Given a directory ./somedir where our worst ever named package lives, we can load everything up like this:

dir := "./somedir"
fset := token.NewFileSet()
pkgs, err := parser.ParseDir(fset, dir, nil, parser.SkipObjectResolution)
if err != nil {
    return nil, err
}

ParseDir returns a map with the package name as key and the AST’s (multiple) as value for the packages found in our directory. We return the err if it happened because we are not animals but we don’t give more context to the error because this is our day off.

We don’t really care about the package name, only the AST, which comes as a type *ast.File. Everything is a pointer in this library, start getting used to it.

for _, pkg := range pkgs {
    for _, file := range pkg.Files {
        parseFile(file)  // cryptically named function to ensure job security
    }
}

Intermission - If you should take something away from this post, it’s this

I can’t stress this enough as this is my second time using go’s AST packages and this next line is a game changer:

ast.Print(fset, file)

This prints the file’s AST to the standard output in a readable format. Readable by humans like you and me. You can then study it and see how everything is represented, so that you can then design your code to fetch the data you want.

Fetch that interface!

We are doing some basic assumptions for this, but mainly that our interface (or later on our methods) is not nested inside some function. That would only serve to give us headaches and we don’t want any.

Our *ast.File has a nice field called Decls which stores a slice of, you guessed it ast.Decl, an interface that can be implemented by several types. Our expected type is GenDecl. From the documentation,

A GenDecl node (generic declaration node) represents an import, constant, type or variable declaration.

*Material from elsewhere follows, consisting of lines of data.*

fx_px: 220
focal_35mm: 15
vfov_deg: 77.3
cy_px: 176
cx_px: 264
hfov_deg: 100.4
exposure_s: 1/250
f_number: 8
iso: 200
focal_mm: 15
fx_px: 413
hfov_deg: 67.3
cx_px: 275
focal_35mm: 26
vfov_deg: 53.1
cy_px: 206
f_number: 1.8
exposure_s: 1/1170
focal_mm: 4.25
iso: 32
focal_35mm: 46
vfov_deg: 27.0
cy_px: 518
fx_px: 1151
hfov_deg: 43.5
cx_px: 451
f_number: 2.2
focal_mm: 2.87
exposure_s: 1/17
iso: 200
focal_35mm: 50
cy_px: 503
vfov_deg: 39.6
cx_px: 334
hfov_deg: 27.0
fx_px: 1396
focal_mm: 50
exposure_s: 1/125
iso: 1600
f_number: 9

We will have to traverse the slice to find our interface. We also need to check if the specific declaration we’re analyzing from the slice is actually a type.

genDecl, ok := decl.(*ast.GenDecl)
if !ok {
    return
}

if genDecl.Tok != token.TYPE {
    return
}

Now we know it’s a type but is it an interface?

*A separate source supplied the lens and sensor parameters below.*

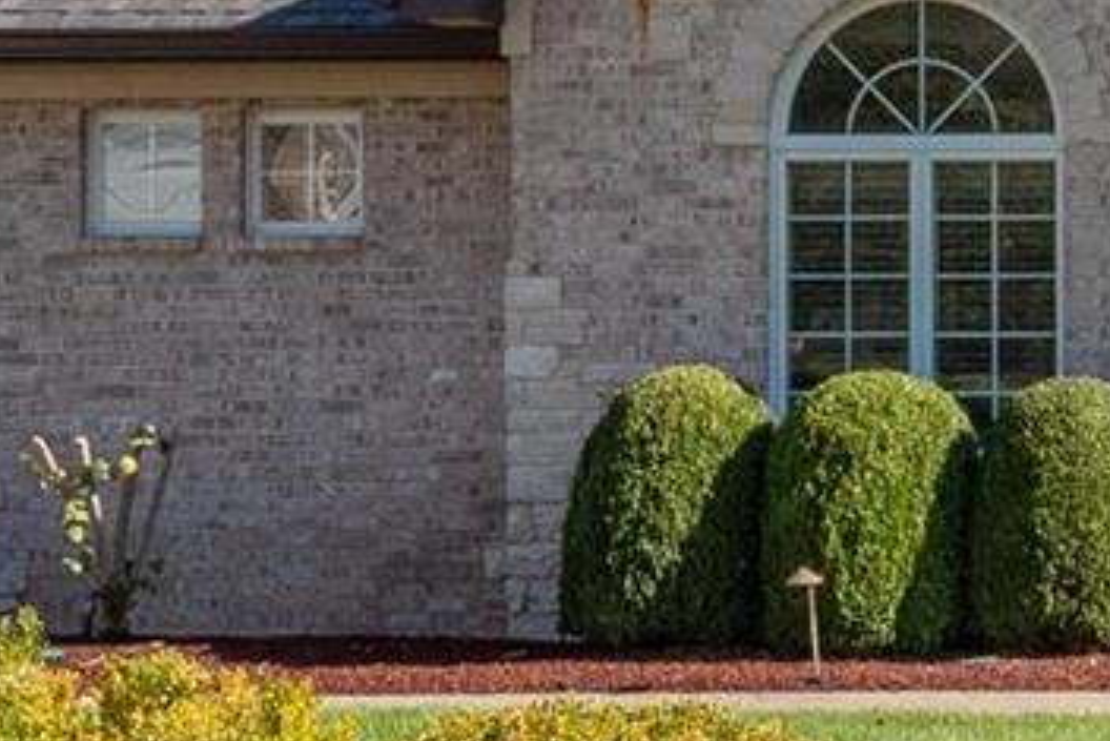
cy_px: 467
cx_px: 1980
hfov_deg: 15.1
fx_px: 3640
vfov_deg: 11.6
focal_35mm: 118
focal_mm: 13
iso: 400
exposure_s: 1/500
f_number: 8
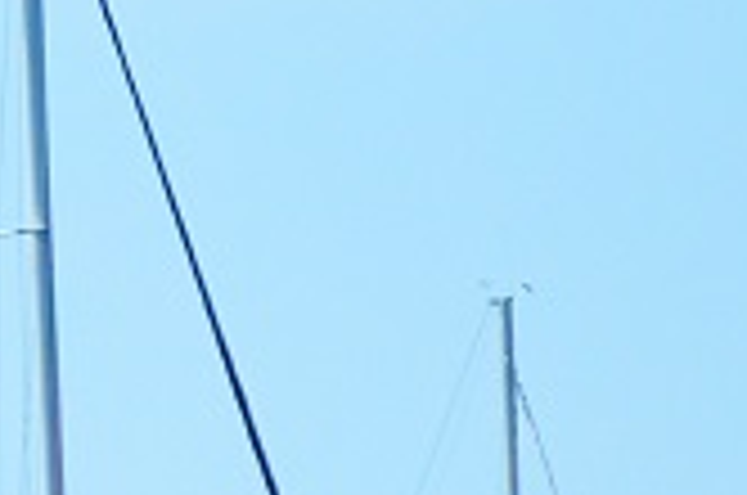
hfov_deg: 0.9
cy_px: 1260
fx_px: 45024
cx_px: -1440
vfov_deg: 0.6
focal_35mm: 2174
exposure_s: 1/8000
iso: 2000
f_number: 5.3
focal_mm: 240
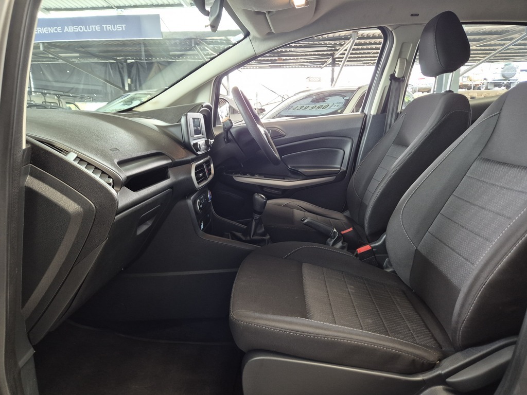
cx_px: 264
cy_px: 198
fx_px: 350
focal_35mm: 23
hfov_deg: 73.9
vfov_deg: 58.9
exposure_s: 1/100
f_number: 1.8
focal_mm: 5.4
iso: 400
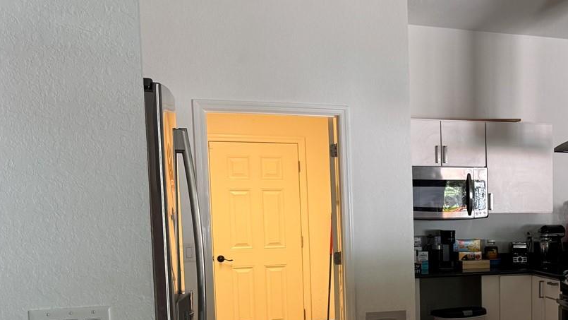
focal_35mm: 52
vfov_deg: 22.7
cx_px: 546
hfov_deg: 36.5
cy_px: 266
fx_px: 783
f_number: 1.78
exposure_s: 1/60
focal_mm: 6.76
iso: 125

// note (notadoctor): at this time I decided to stop being reasonable and 
// give decent names
iFaceType, ok := typeSpec.Type.(*ast.InterfaceType)  
if !ok {
    return
}

After this we are sure we’re dealing with an interface. We’ll skip checking if it’s our target interface, just create a structure with our needed data and return up for someone else to deal with it.

// ...some time ago

type interfaceData struct{
	name    string
	methods []string
}

// so now we can do...

var data interfaceData

data.name = typeSpec.Name.Name

for _, method := range iFaceType.Methods.List {
    var methodName string
    for _, name := range method.Names {
        methodName = name.Name
    }

    iDecl.methods = append(iDecl.methods, methodName)
}

Disclaimer here, I don’t really know if method.Names can return more than one name in the methods list, but taking the last one doesn’t seem unreasonable. For that matter, taking the first one doesn’t either and should be some nanoseconds faster.

Match that Method!

Matching the method is actually easier than matching the interface. Methods are functions, functions are Decls with type *ast.FuncDecl that have a receiver (if they didn’t, they’d be normal functions). In order to match them all, we just catch all the receivers and methods they implement and check if they implement all the methods in the interface.

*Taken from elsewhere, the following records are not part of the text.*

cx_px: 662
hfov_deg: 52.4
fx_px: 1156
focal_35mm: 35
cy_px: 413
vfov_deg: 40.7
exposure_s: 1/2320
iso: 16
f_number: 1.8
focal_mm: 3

One thing absent in this is, of course, more strict checking of methods and interfaces. We know real world Go would check the method arguments and return types to know if a type actually implements an interface but probably this is enough for our use case. If not, you, the reader, can take it as a personal challenge to enforce real interface rules.

Onwards to match that method, given an ast.Decl!

fnDecl, ok := decl.(*ast.FuncDecl)
if !ok {
    return
}

if fnDecl.Recv == nil {
    return
}

for _, field := range fnDecl.Recv.List {
    ident := field.Type.(*ast.Ident)
    method.receiverType = ident.Name

    break
}

method.MethodName = fnDecl.Name.Name

That’s it! We now have methods with the receiver type and the method name, which we can cross with our interface and check if it’s one of the types we intend to use.

Next steps

Passing a list of types to a template generator should be easy (and out of scope for this post). The major point of our little expedition is to be able to find what we are looking for in our code so that we can generate more code from that.

The great advantage of generating code is having errors at build time, rather than runtime.

For this case, we can add a generator comment to the file where we have our interface, like this:

//go:generate go run ./gen -input=./packageofimplementers -interface=Barker -template=switch.tmpl -output=loader.go

Then adding a generate command in our Makefile:

go generate ./...
go build .

And our generated code would be regenerated everytime we run make.

Another very useful trick with the AST is reading struct tags and generating code guided by their existence. It’s a way to do away with some uses of reflection.

Both reflection and code generation are valid approaches. Both generate code that is not the nicest to read. But you will probably find your code generation bugs at compile time, and your reflection bugs on staging or production logs.

Conclusion

With a little bit of studying Go’s wonderful ast package and the AST file printouts, you can generate code at compile time that prevents you from wasting countless seconds doing stuff by hand!

I wrote a working example which you can check out in my Gitlab, here. It has pomeranians because a toy project should use a toy breed of dog.

I hope you enjoyed my writeup and learned something!